Wednesday, November 26, 2014
Golden years, gold, wop wop wop
It probably would be a safe wager that David Bowie had other thoughts than those present in this post today when he wrote the song, "Golden Years." But, who can say for certain and, besides, the concept of "golden years" means different things to different people, just as the definition of "success" has varied interpretations. This is a nonsensical post. (Perhaps, they all are.) It came to me the other night that I wondered what it would be like to sleep in a bed again. (That was, anyway, a portion of what I was thinking.) Then, my mind began to drift, and the words below emerged. When you have read them (I guess that is assuming a great deal), you might have a better idea of why I live alone. It is not just the concept of home decorations. To the contrary, my own belief is that a house, with the exception of one, lone room, is the domain of the woman (if/when there is one) who lives there. The lone room, of course, is for the man who lives there to hide within. The greater concept is finding a woman who either is willing to travel with me (and to sleep wherever we are when darkness falls .... I am laughing, are you ??) or who enjoys being alone much of the time when I am in a wandering mood. And, yes, I know the bottle in the photograph is Benedictine and not brandy. The brandy is in the kitchen where I pour my drinks and ice is at my finger tips.
Of what use are beds ??
Someone once looked me in the eye, smiled a soft smile and said: "You live in a house of books, brandy and bullets, but no beds."
I had to agree, and to compliment my smug attitude of the moment with words, I replied: "I am a practical man. I only buy what I use."
I have not slept in a bed since the winter of 2010. Reflecting on the subject of beds (to what ends, I do not know), I have spent much of my life sleeping on floors or couches or reclining chairs. In a more esoteric and descriptive sense, I have slept on sandy beaches, rocky deserts, on ships and in canoes, on aircraft, in trees, on snow on ground and on ice on frozen lakes, on piles of leaves in forests, in wheat fields and jungle grass, in cars and trucks, in battlefield gullies where men have died in recent wars or, sometimes, in old or even ancient wars.

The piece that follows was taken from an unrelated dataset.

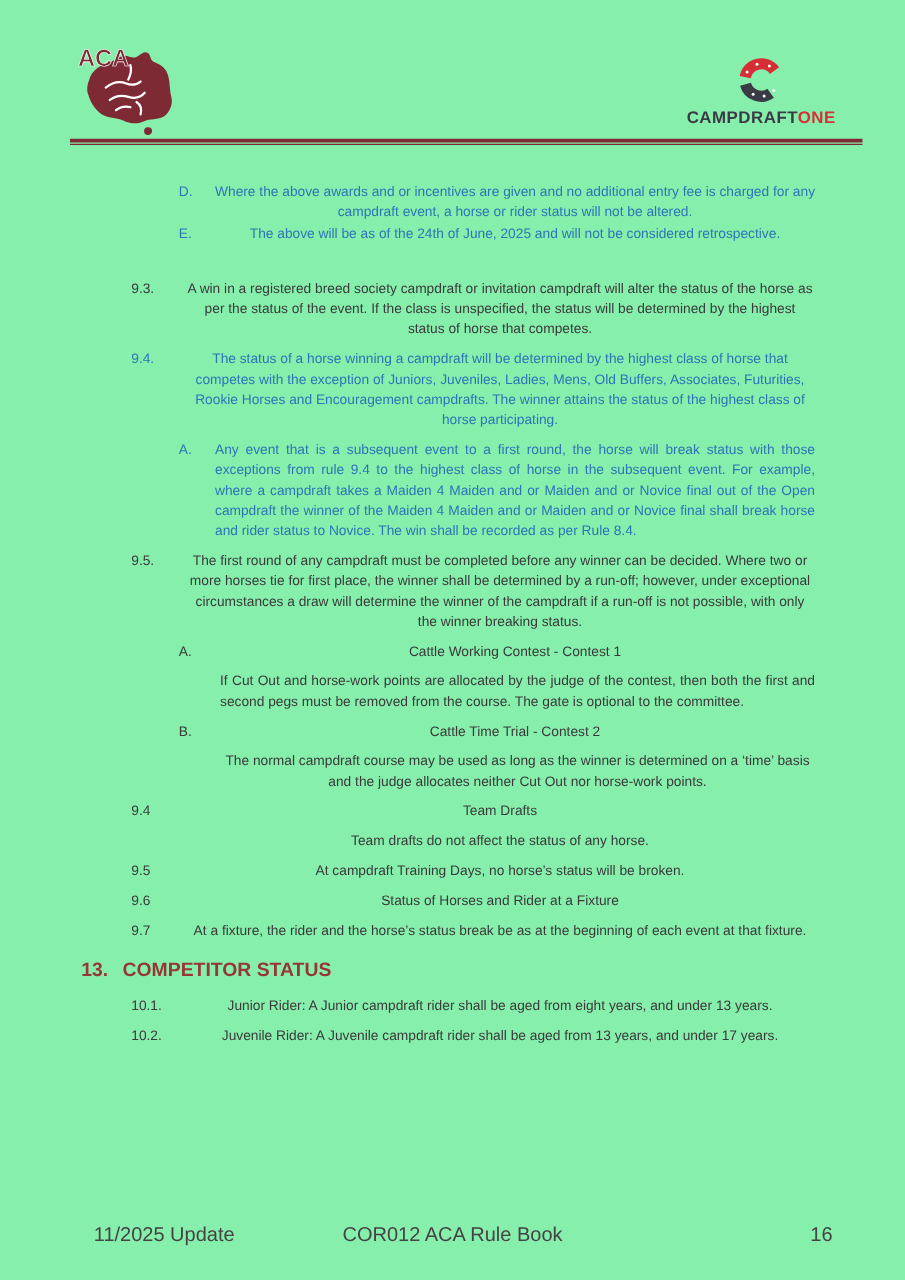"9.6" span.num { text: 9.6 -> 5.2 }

I spent a night on a rocky, mountain foot trail with portions of my body going downhill in three different directions. The trail was going up-mountain, with half my body on one side of the trail at a sixty-degree, downhill angle and the other half of my body on the opposite side of the slope at a sixty-degree, downhill angle .... my rifle tied to me by the shoe lace of one boot and my remaining gear tied to the shoe lace of the other boot to ensure it would stay with me should I tumble off in my sleep. I slept well; I loved it.
There was another occasion when I fell asleep in utter darkness on a moonless, starless night with my upper body on a muddy riverbank and my legs still in the river. It seemed like a good idea at the time. No need to shower in the morning; just push backward and resume swimming/drifting with the current.
I have always been able to fall asleep anywhere within two or three minutes and to set my "internal alarm" to awaken me whenever I wish, unless I am in a state of virtual exhaustion; it comes in handy.
Well, there are a few more places where I think it might be interesting to sleep before I enter into "the endless slumber," but, I wonder: Of what use are beds?